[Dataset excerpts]
>>>>
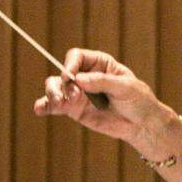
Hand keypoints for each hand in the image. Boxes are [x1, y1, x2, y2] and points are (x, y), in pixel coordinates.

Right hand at [34, 48, 175, 156]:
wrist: (142, 124)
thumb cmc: (139, 101)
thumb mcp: (126, 88)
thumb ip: (103, 82)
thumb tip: (78, 79)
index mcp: (99, 63)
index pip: (76, 56)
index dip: (70, 64)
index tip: (71, 76)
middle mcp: (85, 75)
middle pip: (62, 72)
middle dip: (62, 83)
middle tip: (73, 96)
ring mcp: (77, 92)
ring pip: (55, 87)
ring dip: (52, 93)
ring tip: (59, 104)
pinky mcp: (73, 109)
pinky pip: (54, 105)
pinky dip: (44, 106)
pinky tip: (39, 110)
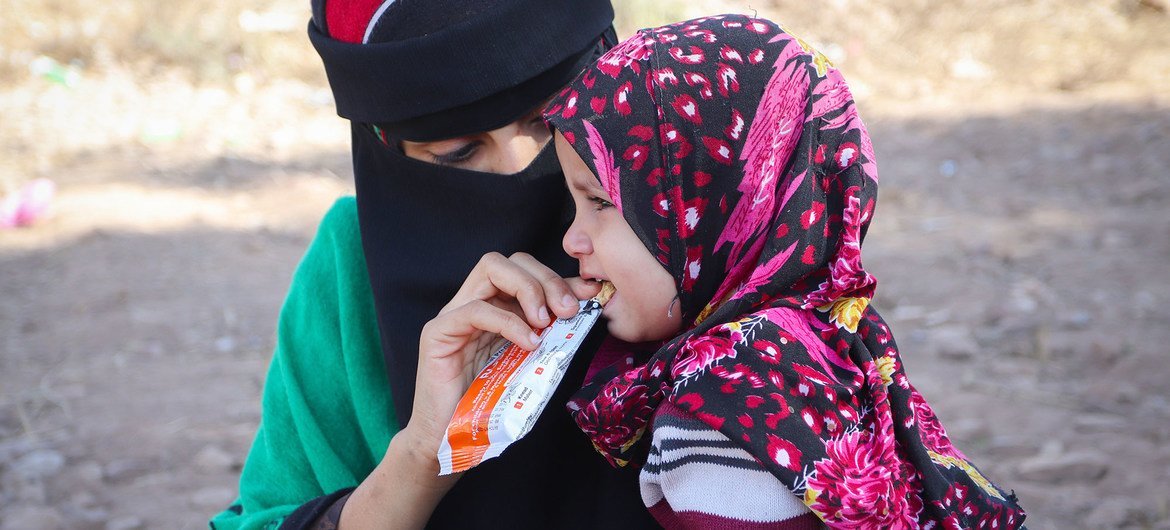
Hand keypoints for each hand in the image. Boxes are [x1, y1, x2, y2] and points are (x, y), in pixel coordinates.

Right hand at [400, 252, 601, 467]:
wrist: (452, 439)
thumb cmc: (490, 405)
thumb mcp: (531, 361)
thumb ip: (550, 333)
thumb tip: (585, 305)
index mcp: (495, 307)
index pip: (526, 270)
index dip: (558, 277)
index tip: (588, 294)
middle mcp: (473, 302)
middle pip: (510, 260)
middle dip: (546, 278)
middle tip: (567, 310)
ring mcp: (453, 314)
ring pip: (491, 269)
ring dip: (529, 290)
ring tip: (547, 322)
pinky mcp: (439, 332)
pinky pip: (476, 310)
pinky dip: (509, 321)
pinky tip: (529, 342)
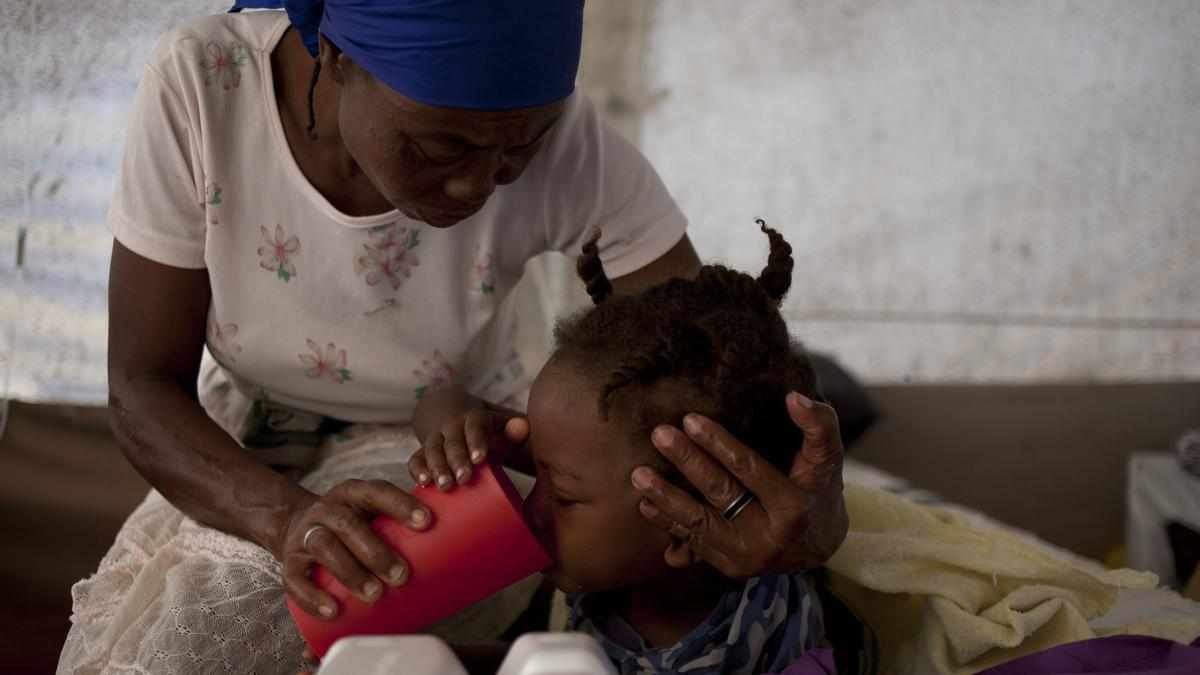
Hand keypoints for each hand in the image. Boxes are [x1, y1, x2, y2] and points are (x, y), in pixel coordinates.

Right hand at [278, 479, 431, 619]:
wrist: (295, 524)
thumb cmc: (352, 526)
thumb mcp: (371, 515)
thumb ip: (401, 529)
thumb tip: (455, 556)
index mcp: (353, 493)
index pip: (377, 492)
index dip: (401, 504)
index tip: (427, 523)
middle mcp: (327, 509)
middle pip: (349, 524)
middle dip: (376, 551)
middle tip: (402, 576)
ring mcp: (305, 534)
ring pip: (324, 548)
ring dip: (350, 572)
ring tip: (374, 595)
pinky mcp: (289, 561)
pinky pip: (295, 578)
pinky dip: (313, 596)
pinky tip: (333, 611)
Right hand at [409, 408, 529, 490]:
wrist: (458, 420)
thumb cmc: (489, 432)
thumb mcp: (503, 427)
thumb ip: (514, 431)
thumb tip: (522, 426)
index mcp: (474, 417)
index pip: (475, 426)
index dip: (476, 441)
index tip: (480, 459)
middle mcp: (451, 425)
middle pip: (453, 441)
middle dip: (457, 460)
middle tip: (464, 479)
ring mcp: (436, 438)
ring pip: (433, 449)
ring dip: (437, 467)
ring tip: (445, 485)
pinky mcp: (423, 451)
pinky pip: (416, 458)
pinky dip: (417, 469)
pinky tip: (423, 483)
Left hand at [631, 392, 847, 576]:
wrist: (821, 544)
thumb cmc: (819, 487)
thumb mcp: (828, 457)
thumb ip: (818, 425)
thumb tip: (794, 397)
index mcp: (794, 507)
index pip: (749, 470)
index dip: (719, 444)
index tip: (690, 419)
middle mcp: (769, 538)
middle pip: (720, 493)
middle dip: (686, 462)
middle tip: (659, 434)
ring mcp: (747, 558)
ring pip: (698, 524)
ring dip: (665, 499)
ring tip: (638, 474)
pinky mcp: (730, 569)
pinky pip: (693, 544)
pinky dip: (668, 524)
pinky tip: (646, 504)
<<<<
Work task:
Omit all pictures and repeat the rest of the records verbatim.

Answer for the task:
Hand keypoints for each hand in the image. Boxes are [x1, y1, x2, y2] and points are (x, y), in pixel coordinates.

Right hand at [34, 48, 175, 156]:
wrist: (142, 124)
thumb cmc: (139, 101)
thumb mcp: (126, 88)
thumb ip: (103, 82)
thumb tip: (78, 79)
index mcp: (99, 63)
index pip: (76, 56)
index dip: (70, 64)
index tip: (71, 76)
middle mcp: (85, 75)
middle pip: (62, 72)
middle dip: (62, 83)
middle tip: (73, 96)
ring mcp: (77, 92)
ring pip: (55, 87)
ring dip: (52, 93)
ring tip: (59, 104)
pinky mcp: (73, 109)
pinky pip: (54, 105)
pinky dip: (44, 106)
pinky tip: (39, 110)
Hand keypoints for each hand in the image. Boxes are [x1, y1, x2, y2] and points are (x, y), in pixel coordinates.

Right hand at [400, 252, 601, 467]:
wrist: (452, 439)
thumb cmc: (490, 405)
thumb mcp: (531, 361)
thumb ip: (550, 333)
thumb tip: (585, 305)
index mcp: (495, 307)
index pip: (526, 270)
index dip: (558, 277)
index tip: (588, 294)
middle mcp: (473, 302)
middle pip: (510, 260)
middle dip: (546, 278)
middle tip: (567, 310)
ring mcp: (453, 314)
ring pip: (491, 269)
ring dip: (529, 290)
ring tip: (547, 322)
pinky mcp: (439, 332)
pinky pip: (476, 310)
pinky dip: (509, 321)
pinky tip: (529, 342)
Hand keypoints for each hand in the image. Boxes are [x1, y1, x2, y2] and points are (x, y), in pixel coordinates.

Right hand at [278, 479, 431, 619]:
wrist: (295, 524)
thumb cmc: (352, 526)
thumb mcp: (371, 515)
thumb ip: (401, 529)
thumb tip: (455, 556)
index mcp: (353, 493)
index pip: (377, 492)
index dip: (401, 504)
index tip: (427, 523)
middle mcp: (327, 509)
middle pip: (349, 524)
middle dip: (376, 551)
middle tip: (402, 576)
ring mcp: (305, 534)
ring pip: (324, 548)
ring dip: (350, 572)
ring tip: (374, 595)
pinky mcp: (289, 561)
pinky pip: (295, 578)
pinky dip: (313, 596)
pinky tip: (333, 611)
Right hand at [409, 408, 529, 490]:
wrist: (458, 420)
thumb cmc: (489, 432)
thumb mcp: (503, 427)
thumb ip: (514, 431)
thumb tip: (522, 426)
index mcp: (474, 417)
index pip: (475, 426)
index dip: (476, 441)
index tip: (480, 459)
middle mcp: (451, 425)
middle pip: (453, 441)
middle dip: (457, 460)
middle tip: (464, 479)
ring mcp: (436, 438)
ring pip: (433, 449)
ring dip: (437, 467)
ring tip: (445, 485)
pinky mcp: (423, 451)
pinky pip: (416, 458)
pinky dip: (417, 469)
pinky tip: (423, 483)
Left hand at [631, 392, 847, 576]:
wrist: (821, 544)
thumb cmc: (819, 487)
thumb mcp: (828, 457)
thumb ip: (818, 425)
thumb tip: (794, 397)
index mcp: (794, 507)
index pip: (749, 470)
index dip: (719, 444)
index tip: (690, 419)
middle mcp: (769, 538)
middle pip: (720, 493)
middle dip: (686, 462)
middle tip: (659, 434)
ring mcp: (747, 558)
ring pip: (698, 524)
ring dip: (665, 499)
ring tip: (638, 474)
pinky mcp: (730, 569)
pinky pip: (693, 544)
pinky dip: (668, 524)
pinky tip: (646, 504)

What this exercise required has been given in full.